Conference looks to future of Army training
April 8, 2011
- Internet broadcast Apr. 12-13 to feature look at Army training today and tomorrow
- Military and civilian experts share their perspectives on the future of Army training
FORT SILL, Okla. -- Army leaders see a need to change the way Soldiers fight and how they learn to fight.
Gone are the days when generals send divisions into battle - today's battles require quick action and reaction of Soldiers and leaders at the lowest level.
The Fires Center of Excellence wants to fuel that change. To help spark discussion of what's needed to make the change, the center scheduled the Intellectual Warrior Conference Apr. 12-13 at Reimer Conference Center.
"The idea for the conference began with Maj. Gen. Halverson and several key leaders within the FCoE," said Dr. Casey Blaine, conference organizer and chief of the professional development division. "He saw the merit in providing the command structure with a venue to address topics on an educational front. To that end, the conference boasts a variety of specialized presenters who will impart very practical, 'rubber-meets-the-road' experience, conversation, and presentation to conference attendees. The conference is the springboard for a variety of ongoing professional development opportunities for leaders and educational staff alike."

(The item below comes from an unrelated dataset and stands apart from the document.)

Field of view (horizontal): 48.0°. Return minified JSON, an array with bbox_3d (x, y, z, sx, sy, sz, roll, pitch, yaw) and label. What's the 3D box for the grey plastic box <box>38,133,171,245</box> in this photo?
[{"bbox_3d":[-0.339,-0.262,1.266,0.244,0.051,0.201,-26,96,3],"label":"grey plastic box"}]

The conference brings together a range of experts - with the keynote address by Dr. Tony Wagner, Harvard-educated in education, author and founder and co-director of the Change Leadership Group at the Harvard Graduate School of Education.
Because a change in training Solders and their young leaders will affect the entire Army, Army leaders will also present their side of the training coin. Speakers will include Lt. Col. Randal Wickman, commander of a basic combat training battalion, Jack Silvers from the Army Reconnaissance Course and many other professional Army educators.
Blaine hopes the conference will bring creative spark and synergy to an issue that has troubled those within and without the Army for years - Army training.
"For years, veterans and retirees have seen liberal changes in basic combat training and held their breath, expecting the Army to implode," Blaine said. "It has not happened. We now stand at a crossroads with a chance to move forward and give our platoon leaders, company commanders and sergeants tools they can use to win battles or we can choose to 'continue to march' with the education system of yesterday's Army.
"We hope this conference stimulates thought, debate and, if necessary, change."